LILAC LANE

Silliman on Sports
By Stan Silliman

LILAC LANE

   

    A company in Utah, Storm Products, is putting out scented bowling balls.

Before going on I need to say … I was a pinsetter, at ten years of age. That’s embedded in my early bowling memories. In the days before automatics, the other boys and I set pins on our little four-lane alley and there were no lilac sniffers anywhere near our lanes. I remember bowlers chewing tobacco, breaking wind, spitting on their shoes, screaming out “Salvino” as the ball curved in to the pocket… and that was the women.  There was a little diner attached to the alley where a real “cookie,” sleeveless undershirt and all, flipped hamburgers and sampled the onions. Certain smells stay with you.

Storm makes bowling balls with all kinds of scents – forty in all. Ten more scents and they could be a rapper. The scents are embedded in the liquid used to create the ball’s one-inch shell. Cinnamon, orange, amaretto, plum, banana are all popular.

We took a trip to the local establishment. Bowlers are standing behind the line all relaxed, sniffing and dreamy-eyed. Team members have to coax their mate into letting go of the thing. I see another guy licking his grape/navy colored Eraser Boost ball with it’s blueberry flavor.  It’s almost too much. I take a break into the men’s locker room and there I find a guy freshening up his pits with a cinnamon apple ball. I didn’t realize how much a $ 150 dollar bowling ball can save on deodorant.

Lilac Lane

Some bowlers claim smelling the peppermint takes away all nervousness. They also say it helps with concentration when they’re sighting the pins and bringing the ball up to their nose.  Others say the scented balls curve better. Others leave their bowling balls in their open bags in their car. “Best car freshener I’ve ever had,” says pro bowler Ryan Shafer. The Triple X Factor, a $ 270 bowling ball popular with pros, smells of black cherry and Shafer swears by it.

We ask around and find that many bowlers have several balls. Different types for varying lane conditions and of course, several different fragrances. We found one guy with twelve different balls – wintergreen, lemonade, chocolate – and when his nose is stuffed up, menthol. It’s getting a little weird. I’m worried what’s going to happen when a guy in one lane has lemon and one next to him has lime. Those two flavors going down the lanes at the same time are going to cause an unusual run on the demand for Sprite.

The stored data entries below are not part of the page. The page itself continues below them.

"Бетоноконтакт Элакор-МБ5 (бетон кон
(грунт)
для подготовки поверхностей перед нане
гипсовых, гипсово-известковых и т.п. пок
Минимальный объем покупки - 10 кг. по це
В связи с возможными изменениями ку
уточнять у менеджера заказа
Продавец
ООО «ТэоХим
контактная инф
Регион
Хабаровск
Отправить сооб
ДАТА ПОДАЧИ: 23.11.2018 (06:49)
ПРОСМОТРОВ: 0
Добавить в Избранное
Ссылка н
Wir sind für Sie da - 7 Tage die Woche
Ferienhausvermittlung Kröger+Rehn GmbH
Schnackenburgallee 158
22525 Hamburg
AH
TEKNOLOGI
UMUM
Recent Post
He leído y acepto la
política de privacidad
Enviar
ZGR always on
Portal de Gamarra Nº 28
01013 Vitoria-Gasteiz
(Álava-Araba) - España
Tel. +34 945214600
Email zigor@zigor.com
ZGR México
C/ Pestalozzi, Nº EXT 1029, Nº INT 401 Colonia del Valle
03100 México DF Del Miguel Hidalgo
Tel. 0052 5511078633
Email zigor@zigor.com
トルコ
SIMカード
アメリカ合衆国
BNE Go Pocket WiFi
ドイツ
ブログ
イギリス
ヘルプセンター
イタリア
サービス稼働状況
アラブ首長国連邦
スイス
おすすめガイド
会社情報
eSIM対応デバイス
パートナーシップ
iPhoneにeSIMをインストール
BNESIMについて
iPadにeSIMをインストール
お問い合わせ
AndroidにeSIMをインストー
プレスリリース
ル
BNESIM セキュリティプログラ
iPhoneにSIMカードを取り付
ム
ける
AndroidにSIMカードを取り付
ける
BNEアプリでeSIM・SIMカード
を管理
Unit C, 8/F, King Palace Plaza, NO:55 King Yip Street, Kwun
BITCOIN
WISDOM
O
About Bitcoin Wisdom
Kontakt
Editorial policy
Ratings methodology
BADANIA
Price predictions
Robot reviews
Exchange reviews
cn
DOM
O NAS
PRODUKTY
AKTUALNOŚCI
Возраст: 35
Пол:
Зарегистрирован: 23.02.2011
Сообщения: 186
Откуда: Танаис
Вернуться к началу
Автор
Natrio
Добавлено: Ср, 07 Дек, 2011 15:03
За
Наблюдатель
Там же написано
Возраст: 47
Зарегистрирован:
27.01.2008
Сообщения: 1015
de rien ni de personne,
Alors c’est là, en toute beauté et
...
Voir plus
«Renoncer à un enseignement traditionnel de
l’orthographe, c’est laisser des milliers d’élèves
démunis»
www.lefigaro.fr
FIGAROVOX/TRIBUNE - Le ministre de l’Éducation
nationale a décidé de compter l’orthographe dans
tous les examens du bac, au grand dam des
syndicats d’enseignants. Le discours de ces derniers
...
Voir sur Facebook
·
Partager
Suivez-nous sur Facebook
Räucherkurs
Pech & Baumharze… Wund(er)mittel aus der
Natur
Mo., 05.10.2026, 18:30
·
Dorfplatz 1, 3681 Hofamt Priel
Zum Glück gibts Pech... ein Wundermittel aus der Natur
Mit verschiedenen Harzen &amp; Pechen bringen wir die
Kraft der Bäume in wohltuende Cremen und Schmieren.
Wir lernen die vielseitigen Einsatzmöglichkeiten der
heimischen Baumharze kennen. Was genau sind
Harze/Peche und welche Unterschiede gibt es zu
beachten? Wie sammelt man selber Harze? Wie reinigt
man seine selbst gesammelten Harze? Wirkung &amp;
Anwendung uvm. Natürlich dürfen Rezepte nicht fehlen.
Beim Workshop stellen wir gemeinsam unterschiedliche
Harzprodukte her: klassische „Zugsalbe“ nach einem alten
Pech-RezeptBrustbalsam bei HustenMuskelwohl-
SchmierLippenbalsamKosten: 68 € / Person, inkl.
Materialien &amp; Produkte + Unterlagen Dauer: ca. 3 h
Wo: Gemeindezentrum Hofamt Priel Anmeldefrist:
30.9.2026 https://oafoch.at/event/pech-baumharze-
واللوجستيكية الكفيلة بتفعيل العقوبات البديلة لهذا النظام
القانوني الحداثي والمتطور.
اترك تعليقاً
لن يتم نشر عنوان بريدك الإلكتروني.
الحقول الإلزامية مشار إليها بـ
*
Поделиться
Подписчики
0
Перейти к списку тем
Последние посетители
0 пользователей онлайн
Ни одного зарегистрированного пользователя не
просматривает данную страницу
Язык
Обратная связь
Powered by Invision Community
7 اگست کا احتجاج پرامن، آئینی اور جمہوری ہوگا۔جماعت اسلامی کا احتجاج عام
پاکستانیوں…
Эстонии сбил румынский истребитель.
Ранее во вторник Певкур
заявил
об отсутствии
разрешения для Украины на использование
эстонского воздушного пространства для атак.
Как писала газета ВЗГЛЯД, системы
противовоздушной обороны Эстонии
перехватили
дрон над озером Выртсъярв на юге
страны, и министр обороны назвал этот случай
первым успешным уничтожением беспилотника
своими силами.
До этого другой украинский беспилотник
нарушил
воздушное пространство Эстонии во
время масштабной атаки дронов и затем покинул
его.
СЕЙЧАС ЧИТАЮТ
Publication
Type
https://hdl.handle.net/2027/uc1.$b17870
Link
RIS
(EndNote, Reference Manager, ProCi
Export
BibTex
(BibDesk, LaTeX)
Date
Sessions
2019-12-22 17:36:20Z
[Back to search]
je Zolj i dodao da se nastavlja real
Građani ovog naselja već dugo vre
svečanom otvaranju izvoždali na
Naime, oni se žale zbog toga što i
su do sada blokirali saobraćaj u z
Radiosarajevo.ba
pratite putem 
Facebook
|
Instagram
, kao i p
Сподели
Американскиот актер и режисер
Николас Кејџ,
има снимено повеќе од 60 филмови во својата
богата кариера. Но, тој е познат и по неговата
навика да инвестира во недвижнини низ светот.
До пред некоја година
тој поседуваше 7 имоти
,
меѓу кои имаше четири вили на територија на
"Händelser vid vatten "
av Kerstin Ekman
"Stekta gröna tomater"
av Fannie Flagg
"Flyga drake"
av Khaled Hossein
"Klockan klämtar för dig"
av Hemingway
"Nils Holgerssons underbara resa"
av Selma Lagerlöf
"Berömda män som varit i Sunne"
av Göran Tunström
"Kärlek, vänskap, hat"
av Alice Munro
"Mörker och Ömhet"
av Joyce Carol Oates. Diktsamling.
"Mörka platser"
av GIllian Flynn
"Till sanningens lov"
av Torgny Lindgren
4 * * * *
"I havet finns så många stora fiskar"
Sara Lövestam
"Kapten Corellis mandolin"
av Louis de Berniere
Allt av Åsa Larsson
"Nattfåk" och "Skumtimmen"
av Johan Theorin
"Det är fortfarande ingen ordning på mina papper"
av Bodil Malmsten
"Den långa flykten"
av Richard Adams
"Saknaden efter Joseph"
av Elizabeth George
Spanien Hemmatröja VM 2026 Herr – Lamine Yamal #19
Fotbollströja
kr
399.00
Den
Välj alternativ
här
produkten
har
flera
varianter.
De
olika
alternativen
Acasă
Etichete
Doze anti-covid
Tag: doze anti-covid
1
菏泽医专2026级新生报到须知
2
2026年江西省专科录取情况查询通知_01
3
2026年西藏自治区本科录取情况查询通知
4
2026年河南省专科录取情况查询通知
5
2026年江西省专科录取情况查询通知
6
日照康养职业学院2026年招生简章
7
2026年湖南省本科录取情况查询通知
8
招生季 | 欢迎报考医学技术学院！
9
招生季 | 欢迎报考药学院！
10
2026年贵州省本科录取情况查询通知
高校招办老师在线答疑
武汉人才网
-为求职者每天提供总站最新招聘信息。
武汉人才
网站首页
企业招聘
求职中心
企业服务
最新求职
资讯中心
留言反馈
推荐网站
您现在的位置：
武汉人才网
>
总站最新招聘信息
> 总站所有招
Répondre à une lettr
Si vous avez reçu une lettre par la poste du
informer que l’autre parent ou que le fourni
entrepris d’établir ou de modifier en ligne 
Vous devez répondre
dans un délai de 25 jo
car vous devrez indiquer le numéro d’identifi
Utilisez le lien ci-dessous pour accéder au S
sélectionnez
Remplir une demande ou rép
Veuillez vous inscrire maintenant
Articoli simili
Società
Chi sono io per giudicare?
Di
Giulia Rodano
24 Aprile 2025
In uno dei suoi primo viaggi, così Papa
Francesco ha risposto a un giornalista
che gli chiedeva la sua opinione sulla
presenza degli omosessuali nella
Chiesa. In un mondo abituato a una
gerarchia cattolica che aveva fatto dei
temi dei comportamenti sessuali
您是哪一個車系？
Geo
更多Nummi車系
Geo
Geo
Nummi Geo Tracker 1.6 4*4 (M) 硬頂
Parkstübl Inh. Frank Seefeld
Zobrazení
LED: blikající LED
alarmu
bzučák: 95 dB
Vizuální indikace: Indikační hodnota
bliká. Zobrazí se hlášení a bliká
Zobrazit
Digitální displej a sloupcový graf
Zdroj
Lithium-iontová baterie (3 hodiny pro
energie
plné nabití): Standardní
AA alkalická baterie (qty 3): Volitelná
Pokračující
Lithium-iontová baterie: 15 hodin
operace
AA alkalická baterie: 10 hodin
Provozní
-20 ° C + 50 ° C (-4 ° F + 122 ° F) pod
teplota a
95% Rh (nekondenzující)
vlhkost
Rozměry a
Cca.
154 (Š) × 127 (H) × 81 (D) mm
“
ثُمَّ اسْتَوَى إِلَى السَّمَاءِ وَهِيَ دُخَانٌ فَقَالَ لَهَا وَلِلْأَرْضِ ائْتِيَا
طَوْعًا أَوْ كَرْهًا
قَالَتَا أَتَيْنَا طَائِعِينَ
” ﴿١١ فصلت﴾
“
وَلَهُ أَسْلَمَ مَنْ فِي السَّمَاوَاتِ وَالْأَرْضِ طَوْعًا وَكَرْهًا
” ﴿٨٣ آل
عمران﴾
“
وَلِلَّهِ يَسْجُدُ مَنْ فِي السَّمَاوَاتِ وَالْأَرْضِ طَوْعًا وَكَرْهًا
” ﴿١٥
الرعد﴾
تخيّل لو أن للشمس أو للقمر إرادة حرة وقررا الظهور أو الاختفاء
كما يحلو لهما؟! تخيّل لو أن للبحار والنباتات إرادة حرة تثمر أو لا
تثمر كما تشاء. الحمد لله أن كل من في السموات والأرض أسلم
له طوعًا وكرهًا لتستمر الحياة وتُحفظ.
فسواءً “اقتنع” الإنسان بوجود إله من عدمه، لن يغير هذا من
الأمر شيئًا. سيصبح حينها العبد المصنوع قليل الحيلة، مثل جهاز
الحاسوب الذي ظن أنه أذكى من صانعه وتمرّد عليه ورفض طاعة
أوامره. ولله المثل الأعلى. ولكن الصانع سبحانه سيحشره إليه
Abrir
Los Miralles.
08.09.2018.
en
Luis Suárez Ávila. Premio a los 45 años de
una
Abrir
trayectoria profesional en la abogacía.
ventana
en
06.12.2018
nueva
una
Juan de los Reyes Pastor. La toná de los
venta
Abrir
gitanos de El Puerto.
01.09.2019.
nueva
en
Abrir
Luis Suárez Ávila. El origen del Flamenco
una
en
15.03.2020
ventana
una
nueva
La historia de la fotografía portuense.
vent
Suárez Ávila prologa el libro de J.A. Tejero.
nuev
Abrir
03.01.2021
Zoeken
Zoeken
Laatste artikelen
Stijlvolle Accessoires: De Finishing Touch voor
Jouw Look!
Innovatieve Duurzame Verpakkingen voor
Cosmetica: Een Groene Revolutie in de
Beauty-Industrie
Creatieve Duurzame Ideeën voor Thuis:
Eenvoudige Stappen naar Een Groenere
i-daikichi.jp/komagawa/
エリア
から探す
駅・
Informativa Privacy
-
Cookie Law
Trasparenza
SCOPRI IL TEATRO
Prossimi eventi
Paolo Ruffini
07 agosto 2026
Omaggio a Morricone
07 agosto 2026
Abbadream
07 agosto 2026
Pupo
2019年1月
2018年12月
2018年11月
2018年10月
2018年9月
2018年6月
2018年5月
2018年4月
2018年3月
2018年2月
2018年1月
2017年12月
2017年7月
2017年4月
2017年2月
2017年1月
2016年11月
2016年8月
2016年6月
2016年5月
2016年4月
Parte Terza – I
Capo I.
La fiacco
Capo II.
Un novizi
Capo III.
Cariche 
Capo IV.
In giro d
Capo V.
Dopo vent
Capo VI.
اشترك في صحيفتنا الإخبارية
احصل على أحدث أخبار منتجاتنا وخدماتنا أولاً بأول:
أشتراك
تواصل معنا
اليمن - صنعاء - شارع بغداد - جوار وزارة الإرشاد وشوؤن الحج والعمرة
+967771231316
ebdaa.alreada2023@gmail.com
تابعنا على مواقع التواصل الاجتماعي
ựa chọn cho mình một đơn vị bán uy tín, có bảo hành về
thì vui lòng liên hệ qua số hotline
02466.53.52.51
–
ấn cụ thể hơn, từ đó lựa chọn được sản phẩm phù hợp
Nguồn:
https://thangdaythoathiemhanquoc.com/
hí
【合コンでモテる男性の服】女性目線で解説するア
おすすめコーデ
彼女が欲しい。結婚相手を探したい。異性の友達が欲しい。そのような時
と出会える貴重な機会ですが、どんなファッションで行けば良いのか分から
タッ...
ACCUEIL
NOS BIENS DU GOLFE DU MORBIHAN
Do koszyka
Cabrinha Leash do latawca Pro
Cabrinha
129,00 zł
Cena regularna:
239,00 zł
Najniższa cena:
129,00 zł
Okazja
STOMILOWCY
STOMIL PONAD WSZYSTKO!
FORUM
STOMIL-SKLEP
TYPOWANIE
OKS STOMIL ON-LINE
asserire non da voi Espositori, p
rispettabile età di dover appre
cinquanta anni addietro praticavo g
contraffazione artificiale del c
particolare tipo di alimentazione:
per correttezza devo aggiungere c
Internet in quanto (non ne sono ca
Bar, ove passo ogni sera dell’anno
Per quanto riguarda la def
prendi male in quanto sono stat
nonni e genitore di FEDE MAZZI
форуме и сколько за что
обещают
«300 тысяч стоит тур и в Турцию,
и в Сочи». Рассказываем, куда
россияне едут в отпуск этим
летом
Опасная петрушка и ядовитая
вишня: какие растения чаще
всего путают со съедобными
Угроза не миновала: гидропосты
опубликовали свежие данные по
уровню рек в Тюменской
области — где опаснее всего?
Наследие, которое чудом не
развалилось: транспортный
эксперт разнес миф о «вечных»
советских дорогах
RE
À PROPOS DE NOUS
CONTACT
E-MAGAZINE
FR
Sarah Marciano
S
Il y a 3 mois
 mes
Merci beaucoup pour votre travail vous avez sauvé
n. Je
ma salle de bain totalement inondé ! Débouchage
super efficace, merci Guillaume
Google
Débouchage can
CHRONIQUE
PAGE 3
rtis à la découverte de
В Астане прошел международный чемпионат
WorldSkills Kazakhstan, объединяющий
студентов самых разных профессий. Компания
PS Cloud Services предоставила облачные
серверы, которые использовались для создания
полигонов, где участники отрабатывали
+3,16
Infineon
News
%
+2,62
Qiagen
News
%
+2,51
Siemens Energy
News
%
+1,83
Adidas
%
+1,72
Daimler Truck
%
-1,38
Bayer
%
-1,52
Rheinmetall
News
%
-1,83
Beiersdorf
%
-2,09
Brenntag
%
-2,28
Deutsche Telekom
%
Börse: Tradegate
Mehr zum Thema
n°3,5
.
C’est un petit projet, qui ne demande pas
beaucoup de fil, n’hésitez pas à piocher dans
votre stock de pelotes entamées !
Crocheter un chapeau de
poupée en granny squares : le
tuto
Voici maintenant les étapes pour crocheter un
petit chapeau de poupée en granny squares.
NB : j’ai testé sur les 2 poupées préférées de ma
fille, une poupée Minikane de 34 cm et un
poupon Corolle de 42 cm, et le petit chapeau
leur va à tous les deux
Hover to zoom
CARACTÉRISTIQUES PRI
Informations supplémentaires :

How long is it going to be before you walk into a fancy hotel and find pots of bowling balls instead of flowers?  “Oh, smell this, dear. No thorns.”  I worry about the bowling ball juggler, who, carried away with the wonderful scents lets a 16 pound ball land on his nose. I worry about the blind bowler, with his heightened sense of smell, not knowing whether he’s at a bowling alley or a Bed, Bath and Beyond. I worry about the pro-shop owner who drills the finger holes in the aromatic balls. You know he’s going to spread the shavings over his sundae. It’s just wrong.

We’re lucky this scented ball phenomenon happens in the day of automatic pin setters.  If these balls were around when Nicky and Charlie and I were setting pins I’m sure we’d all be florists now. And nobody would want their ten flowers stuffed and twisted in a bag.